Even where a line looks wrong, copy it exactly and include every entry.

*** Data for the task ***

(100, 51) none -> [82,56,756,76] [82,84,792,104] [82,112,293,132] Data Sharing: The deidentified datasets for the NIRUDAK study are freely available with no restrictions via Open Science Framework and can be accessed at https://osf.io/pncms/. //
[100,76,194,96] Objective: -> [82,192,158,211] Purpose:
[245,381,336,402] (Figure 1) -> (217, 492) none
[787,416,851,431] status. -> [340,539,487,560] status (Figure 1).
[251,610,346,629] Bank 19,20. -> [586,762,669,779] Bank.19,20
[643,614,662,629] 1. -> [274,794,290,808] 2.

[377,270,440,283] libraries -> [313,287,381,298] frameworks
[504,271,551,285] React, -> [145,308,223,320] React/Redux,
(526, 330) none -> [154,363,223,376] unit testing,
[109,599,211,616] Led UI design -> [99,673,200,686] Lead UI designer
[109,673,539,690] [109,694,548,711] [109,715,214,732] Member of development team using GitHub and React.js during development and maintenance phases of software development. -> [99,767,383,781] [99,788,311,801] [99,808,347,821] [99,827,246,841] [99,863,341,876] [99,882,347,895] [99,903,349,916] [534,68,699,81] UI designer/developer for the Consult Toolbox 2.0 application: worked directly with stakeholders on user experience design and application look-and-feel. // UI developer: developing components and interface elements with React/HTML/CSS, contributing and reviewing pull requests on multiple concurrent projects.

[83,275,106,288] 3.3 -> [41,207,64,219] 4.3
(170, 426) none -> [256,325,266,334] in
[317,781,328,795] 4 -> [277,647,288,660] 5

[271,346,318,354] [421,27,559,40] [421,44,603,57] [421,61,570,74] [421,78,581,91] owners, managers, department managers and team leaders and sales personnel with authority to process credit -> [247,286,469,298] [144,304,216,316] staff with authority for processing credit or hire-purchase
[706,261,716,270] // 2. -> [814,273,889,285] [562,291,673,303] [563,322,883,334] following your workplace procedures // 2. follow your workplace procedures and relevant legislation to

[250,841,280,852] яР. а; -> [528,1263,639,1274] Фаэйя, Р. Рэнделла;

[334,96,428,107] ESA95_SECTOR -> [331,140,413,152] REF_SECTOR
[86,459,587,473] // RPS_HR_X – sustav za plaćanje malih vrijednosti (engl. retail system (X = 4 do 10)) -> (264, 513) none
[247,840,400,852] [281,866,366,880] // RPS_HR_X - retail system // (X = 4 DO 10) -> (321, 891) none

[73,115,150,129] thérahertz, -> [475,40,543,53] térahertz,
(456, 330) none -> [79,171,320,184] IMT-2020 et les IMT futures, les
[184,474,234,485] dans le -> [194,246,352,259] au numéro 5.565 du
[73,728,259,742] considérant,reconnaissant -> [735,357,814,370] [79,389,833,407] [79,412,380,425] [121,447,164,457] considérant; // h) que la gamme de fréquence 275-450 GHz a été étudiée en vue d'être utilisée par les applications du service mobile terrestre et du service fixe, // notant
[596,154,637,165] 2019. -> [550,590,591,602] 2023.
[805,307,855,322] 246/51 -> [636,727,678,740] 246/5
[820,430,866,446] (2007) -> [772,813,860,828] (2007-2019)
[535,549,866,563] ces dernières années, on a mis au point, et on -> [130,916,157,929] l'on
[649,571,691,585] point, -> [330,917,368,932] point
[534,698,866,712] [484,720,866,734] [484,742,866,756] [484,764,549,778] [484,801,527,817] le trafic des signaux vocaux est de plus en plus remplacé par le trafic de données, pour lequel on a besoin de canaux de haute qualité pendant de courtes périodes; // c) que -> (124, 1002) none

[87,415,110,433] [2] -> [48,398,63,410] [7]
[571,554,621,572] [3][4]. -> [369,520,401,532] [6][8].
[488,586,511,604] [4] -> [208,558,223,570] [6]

*** End of Data for the task ***

Written solution:
(100, 51) none -> [82,56,756,76] [82,84,792,104] [82,112,293,132] Data Sharing: The deidentified datasets for the NIRUDAK study are freely available with no restrictions via Open Science Framework and can be accessed at https://osf.io/pncms/. //
[100,76,194,96] Objective: -> [82,192,158,211] Purpose:
[245,381,336,402] (Figure 1) -> (217, 492) none
[787,416,851,431] status. -> [340,539,487,560] status (Figure 1).
[251,610,346,629] Bank 19,20. -> [586,762,669,779] Bank.19,20
[643,614,662,629] 1. -> [274,794,290,808] 2.

[377,270,440,283] libraries -> [313,287,381,298] frameworks
[504,271,551,285] React, -> [145,308,223,320] React/Redux,
(526, 330) none -> [154,363,223,376] unit testing,
[109,599,211,616] Led UI design -> [99,673,200,686] Lead UI designer
[109,673,539,690] [109,694,548,711] [109,715,214,732] Member of development team using GitHub and React.js during development and maintenance phases of software development. -> [99,767,383,781] [99,788,311,801] [99,808,347,821] [99,827,246,841] [99,863,341,876] [99,882,347,895] [99,903,349,916] [534,68,699,81] UI designer/developer for the Consult Toolbox 2.0 application: worked directly with stakeholders on user experience design and application look-and-feel. // UI developer: developing components and interface elements with React/HTML/CSS, contributing and reviewing pull requests on multiple concurrent projects.

[83,275,106,288] 3.3 -> [41,207,64,219] 4.3
(170, 426) none -> [256,325,266,334] in
[317,781,328,795] 4 -> [277,647,288,660] 5

[271,346,318,354] [421,27,559,40] [421,44,603,57] [421,61,570,74] [421,78,581,91] owners, managers, department managers and team leaders and sales personnel with authority to process credit -> [247,286,469,298] [144,304,216,316] staff with authority for processing credit or hire-purchase
[706,261,716,270] // 2. -> [814,273,889,285] [562,291,673,303] [563,322,883,334] following your workplace procedures // 2. follow your workplace procedures and relevant legislation to

[250,841,280,852] яР. а; -> [528,1263,639,1274] Фаэйя, Р. Рэнделла;

[334,96,428,107] ESA95_SECTOR -> [331,140,413,152] REF_SECTOR
[86,459,587,473] // RPS_HR_X – sustav za plaćanje malih vrijednosti (engl. retail system (X = 4 do 10)) -> (264, 513) none
[247,840,400,852] [281,866,366,880] // RPS_HR_X - retail system // (X = 4 DO 10) -> (321, 891) none

[73,115,150,129] thérahertz, -> [475,40,543,53] térahertz,
(456, 330) none -> [79,171,320,184] IMT-2020 et les IMT futures, les
[184,474,234,485] dans le -> [194,246,352,259] au numéro 5.565 du
[73,728,259,742] considérant,reconnaissant -> [735,357,814,370] [79,389,833,407] [79,412,380,425] [121,447,164,457] considérant; // h) que la gamme de fréquence 275-450 GHz a été étudiée en vue d'être utilisée par les applications du service mobile terrestre et du service fixe, // notant
[596,154,637,165] 2019. -> [550,590,591,602] 2023.
[805,307,855,322] 246/51 -> [636,727,678,740] 246/5
[820,430,866,446] (2007) -> [772,813,860,828] (2007-2019)
[535,549,866,563] ces dernières années, on a mis au point, et on -> [130,916,157,929] l'on
[649,571,691,585] point, -> [330,917,368,932] point
[534,698,866,712] [484,720,866,734] [484,742,866,756] [484,764,549,778] [484,801,527,817] le trafic des signaux vocaux est de plus en plus remplacé par le trafic de données, pour lequel on a besoin de canaux de haute qualité pendant de courtes périodes; // c) que -> (124, 1002) none

[87,415,110,433] [2] -> [48,398,63,410] [7]
[571,554,621,572] [3][4]. -> [369,520,401,532] [6][8].
[488,586,511,604] [4] -> [208,558,223,570] [6]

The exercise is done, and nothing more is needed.